* **Instructions for the task**
Repeat the data exactly. Pictures are not part of the copy.

***** Provided material *****

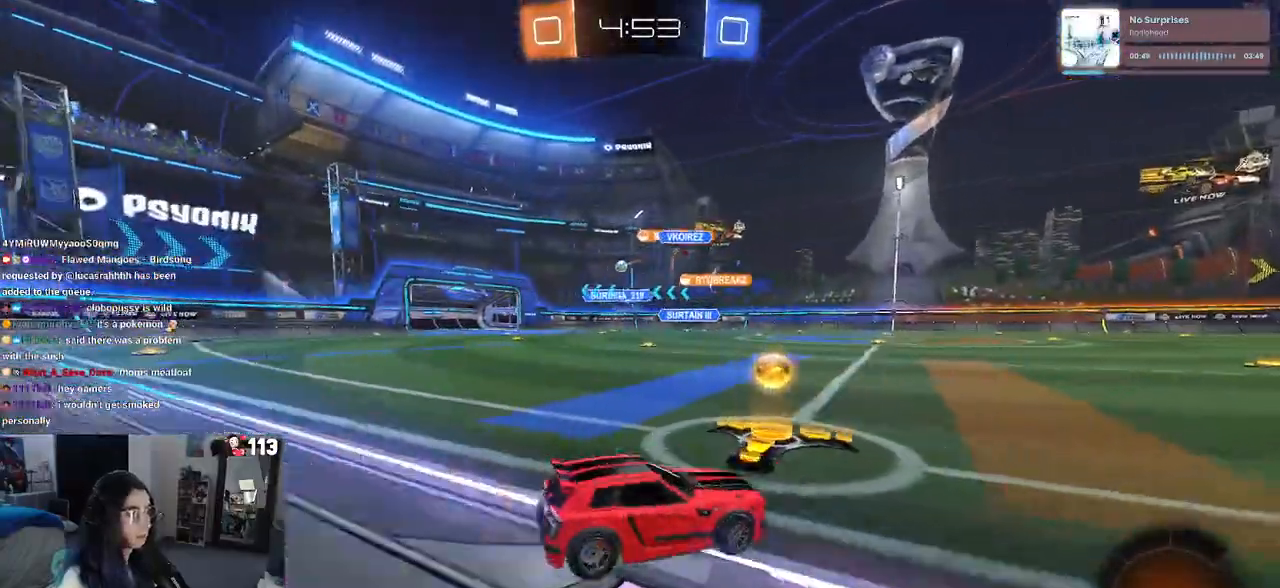
{"buttons": ["R2"], "left_stick": "center", "right_stick": "center", "events": [[350, "left_stick", "center"]]}
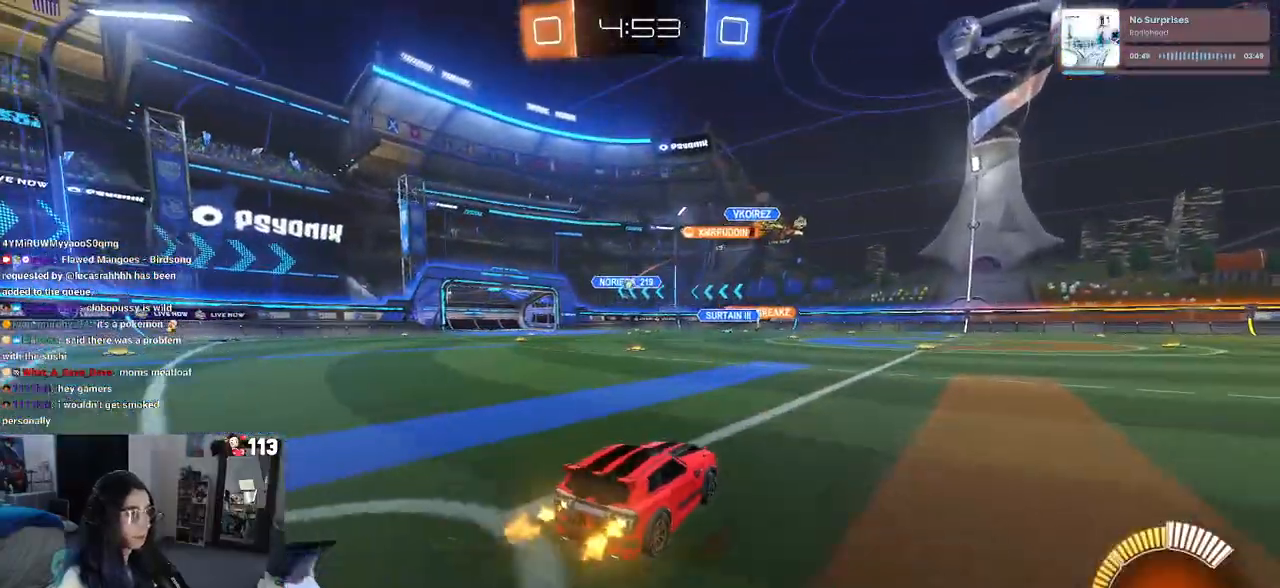
{"buttons": ["R1", "R2"], "left_stick": "center", "right_stick": "center", "events": [[50, "R1", "down"]]}
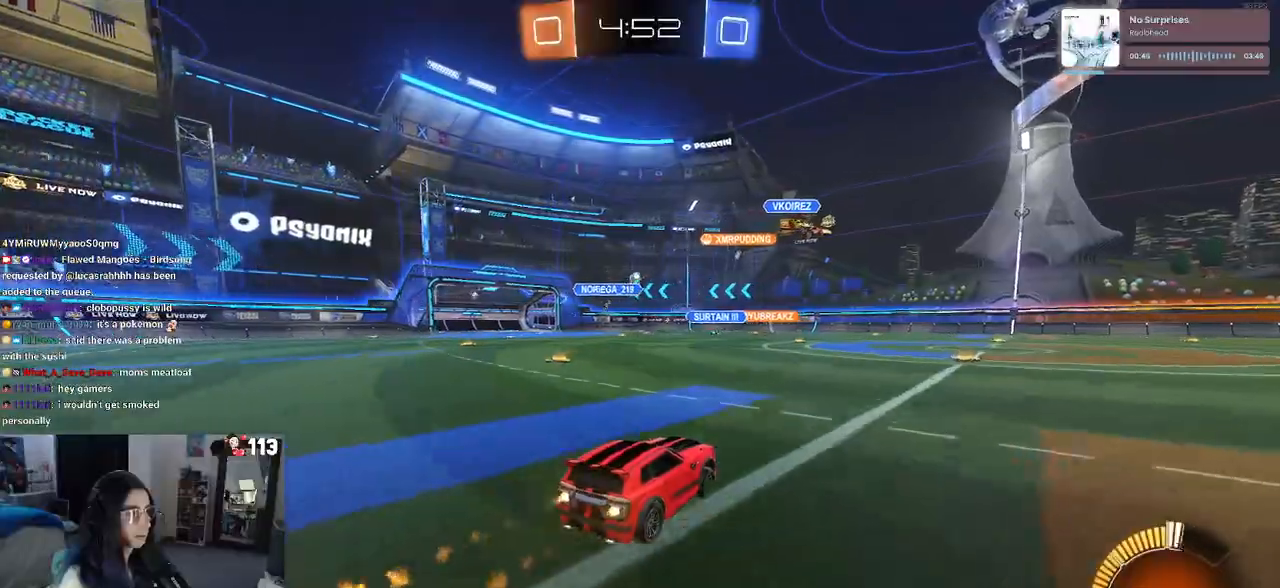
{"buttons": ["R2"], "left_stick": "left", "right_stick": "center", "events": [[67, "left_stick", "right"], [283, "left_stick", "center"], [350, "R1", "up"], [417, "left_stick", "left"]]}
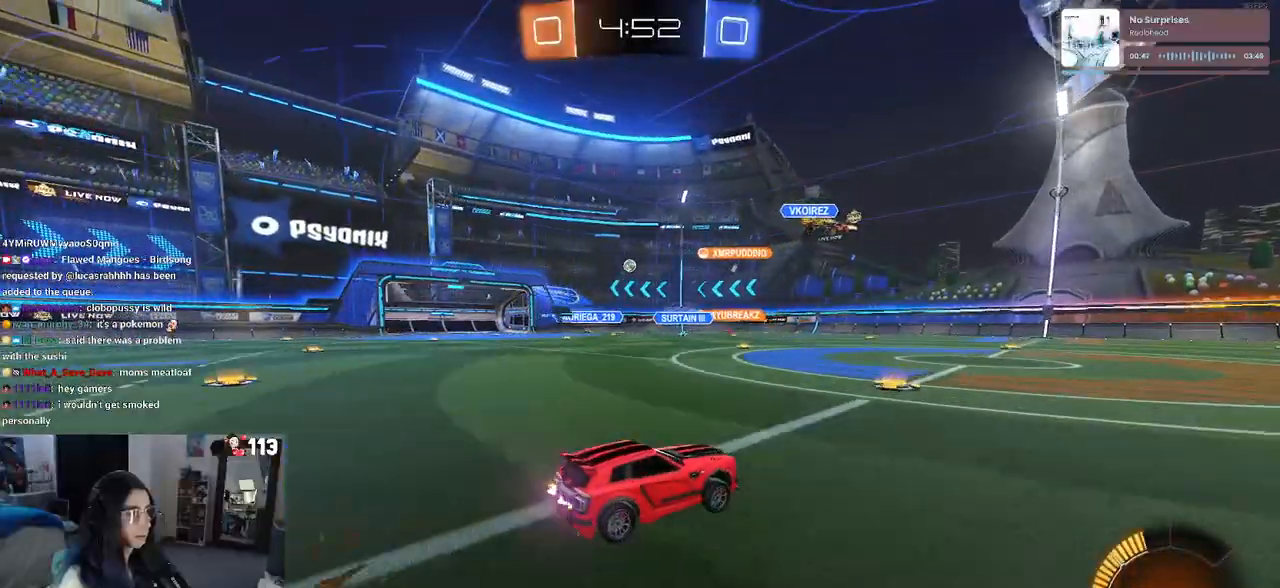
{"buttons": ["R2"], "left_stick": "left", "right_stick": "center", "events": [[117, "left_stick", "center"], [250, "left_stick", "left"]]}
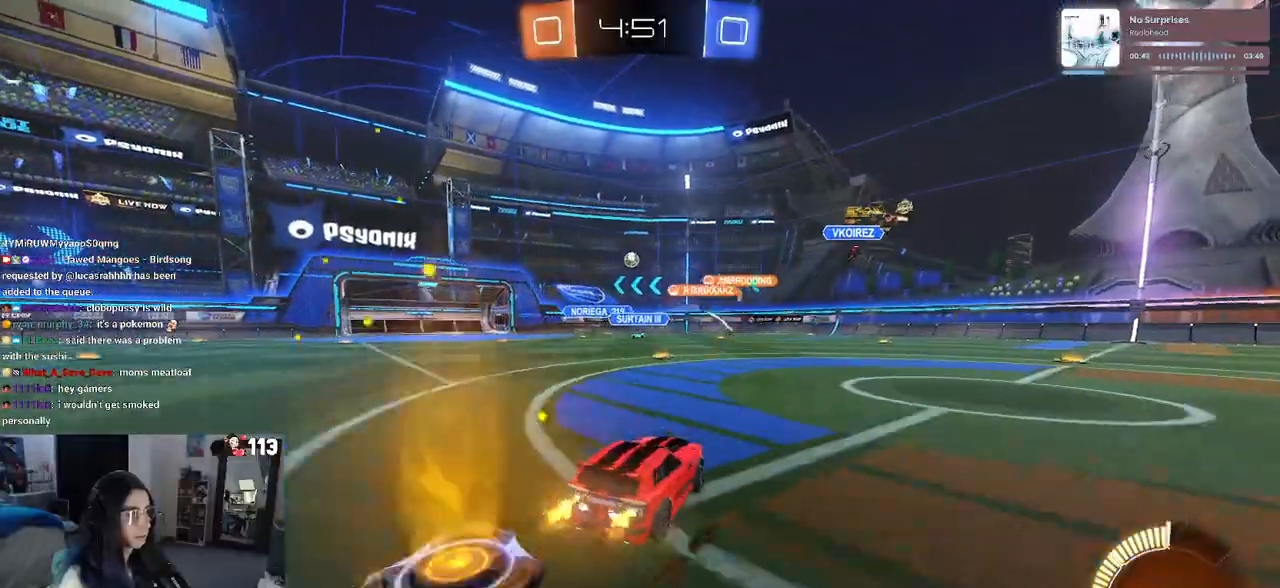
{"buttons": ["R2"], "left_stick": "center", "right_stick": "center", "events": [[183, "left_stick", "center"]]}
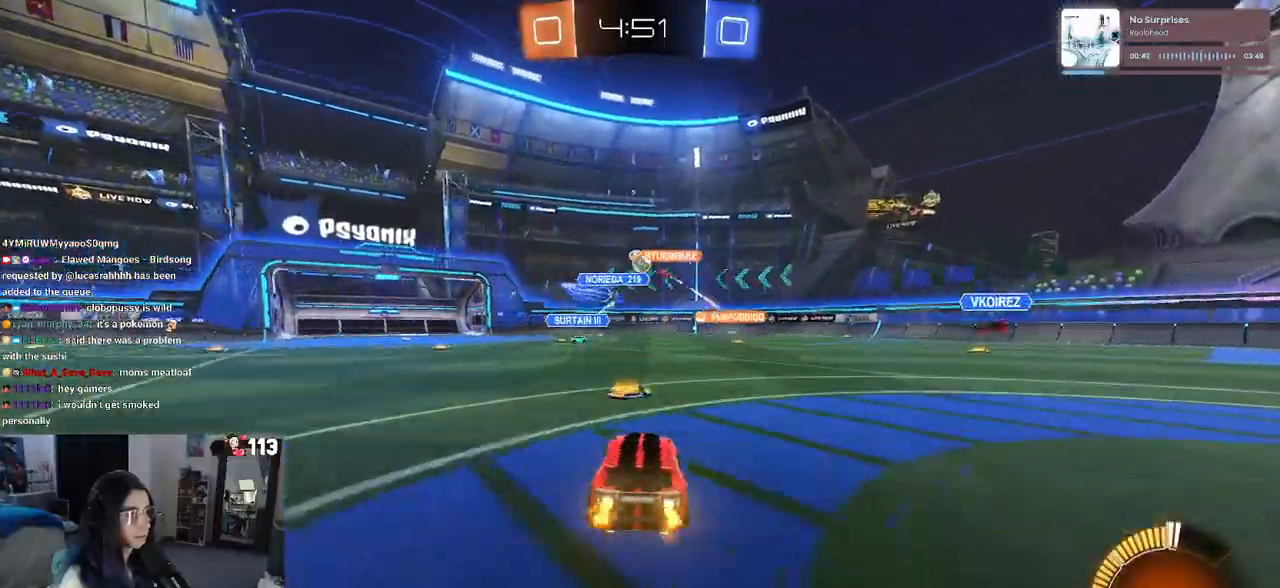
{"buttons": ["R2"], "left_stick": "left", "right_stick": "center", "events": [[200, "left_stick", "left"]]}
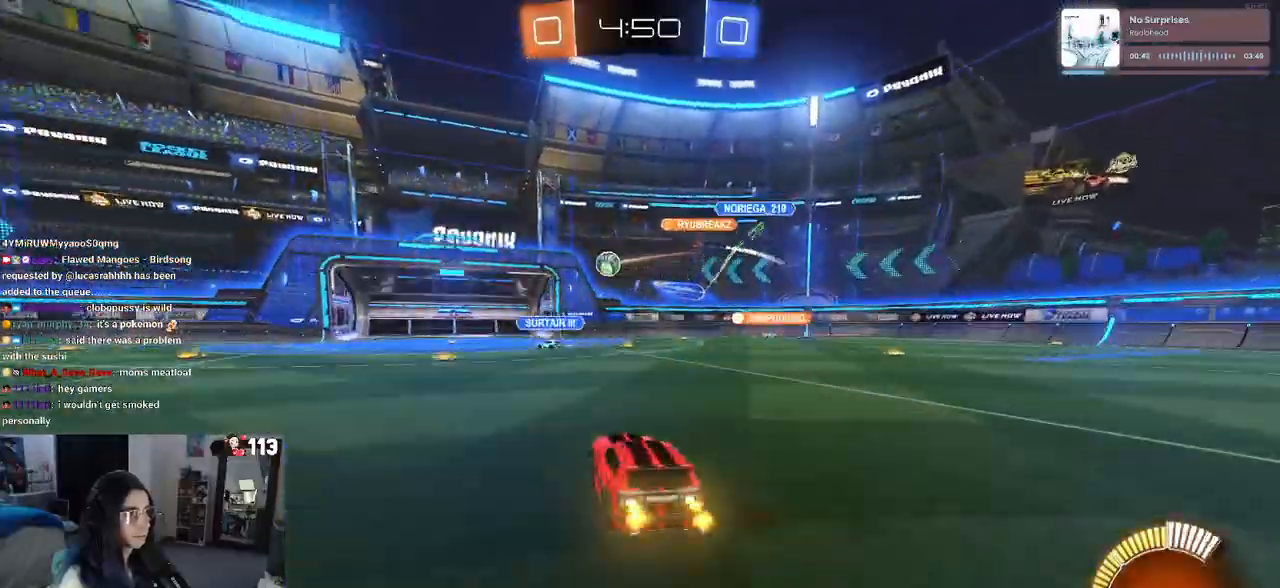
{"buttons": ["R2"], "left_stick": "left", "right_stick": "center", "events": []}
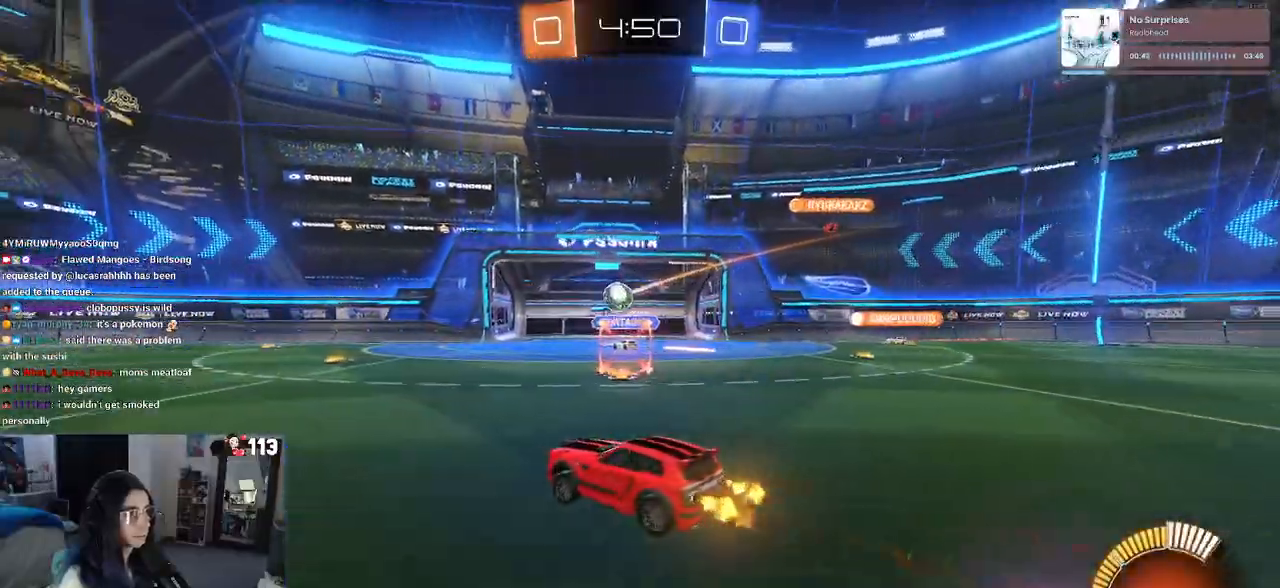
{"buttons": ["R2"], "left_stick": "center", "right_stick": "center", "events": [[67, "left_stick", "right"], [233, "left_stick", "center"]]}
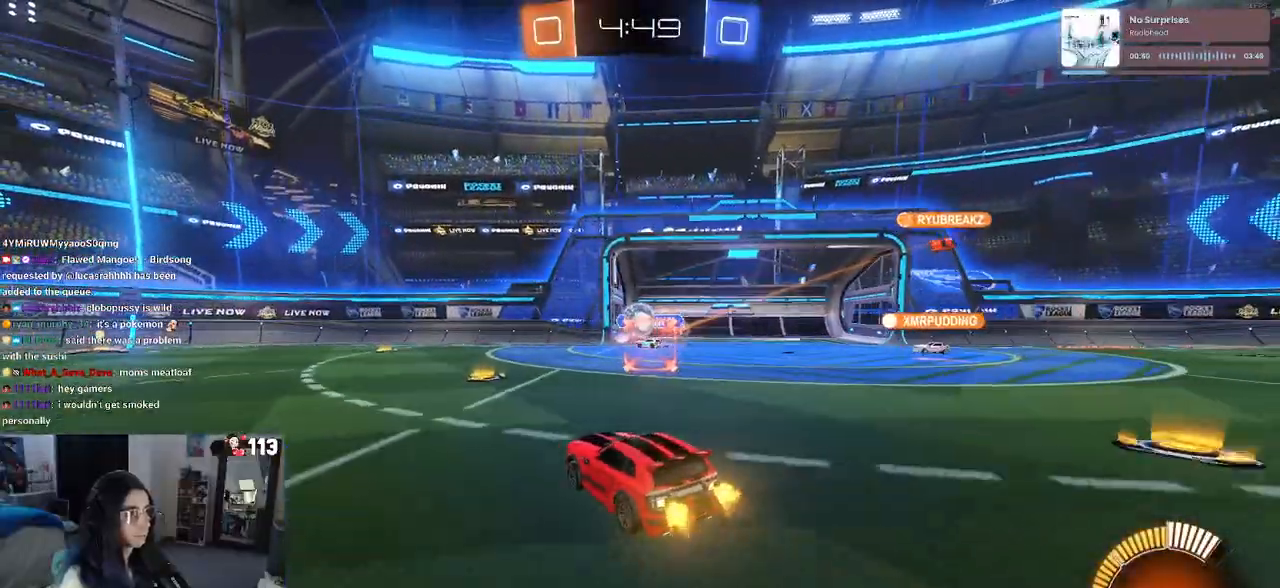
{"buttons": ["R1", "R2"], "left_stick": "center", "right_stick": "center", "events": [[17, "left_stick", "right"], [183, "left_stick", "center"], [300, "left_stick", "right"], [433, "left_stick", "center"], [500, "R1", "down"]]}
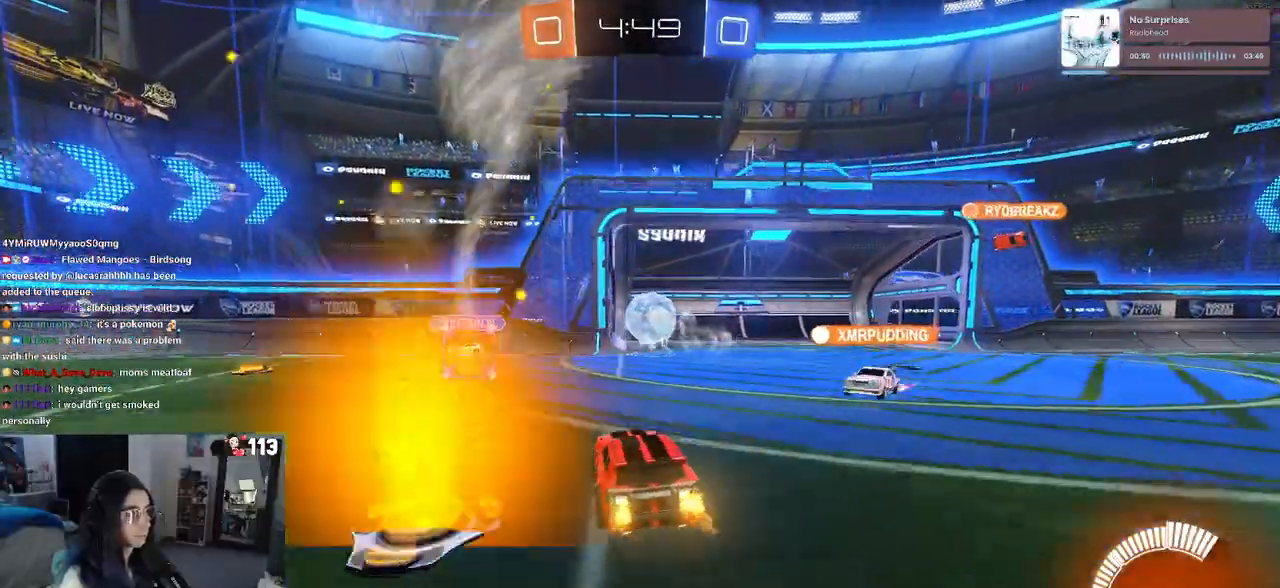
{"buttons": ["R1", "R2"], "left_stick": "center", "right_stick": "center", "events": [[167, "left_stick", "right"], [233, "left_stick", "center"], [250, "CROSS", "down"], [283, "left_stick", "down"], [350, "CROSS", "up"], [383, "left_stick", "center"]]}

*****

* **Result for this exercise**
{"buttons": ["R2"], "left_stick": "center", "right_stick": "center", "events": [[350, "left_stick", "center"]]}
{"buttons": ["R1", "R2"], "left_stick": "center", "right_stick": "center", "events": [[50, "R1", "down"]]}
{"buttons": ["R2"], "left_stick": "left", "right_stick": "center", "events": [[67, "left_stick", "right"], [283, "left_stick", "center"], [350, "R1", "up"], [417, "left_stick", "left"]]}
{"buttons": ["R2"], "left_stick": "left", "right_stick": "center", "events": [[117, "left_stick", "center"], [250, "left_stick", "left"]]}
{"buttons": ["R2"], "left_stick": "center", "right_stick": "center", "events": [[183, "left_stick", "center"]]}
{"buttons": ["R2"], "left_stick": "left", "right_stick": "center", "events": [[200, "left_stick", "left"]]}
{"buttons": ["R2"], "left_stick": "left", "right_stick": "center", "events": []}
{"buttons": ["R2"], "left_stick": "center", "right_stick": "center", "events": [[67, "left_stick", "right"], [233, "left_stick", "center"]]}
{"buttons": ["R1", "R2"], "left_stick": "center", "right_stick": "center", "events": [[17, "left_stick", "right"], [183, "left_stick", "center"], [300, "left_stick", "right"], [433, "left_stick", "center"], [500, "R1", "down"]]}
{"buttons": ["R1", "R2"], "left_stick": "center", "right_stick": "center", "events": [[167, "left_stick", "right"], [233, "left_stick", "center"], [250, "CROSS", "down"], [283, "left_stick", "down"], [350, "CROSS", "up"], [383, "left_stick", "center"]]}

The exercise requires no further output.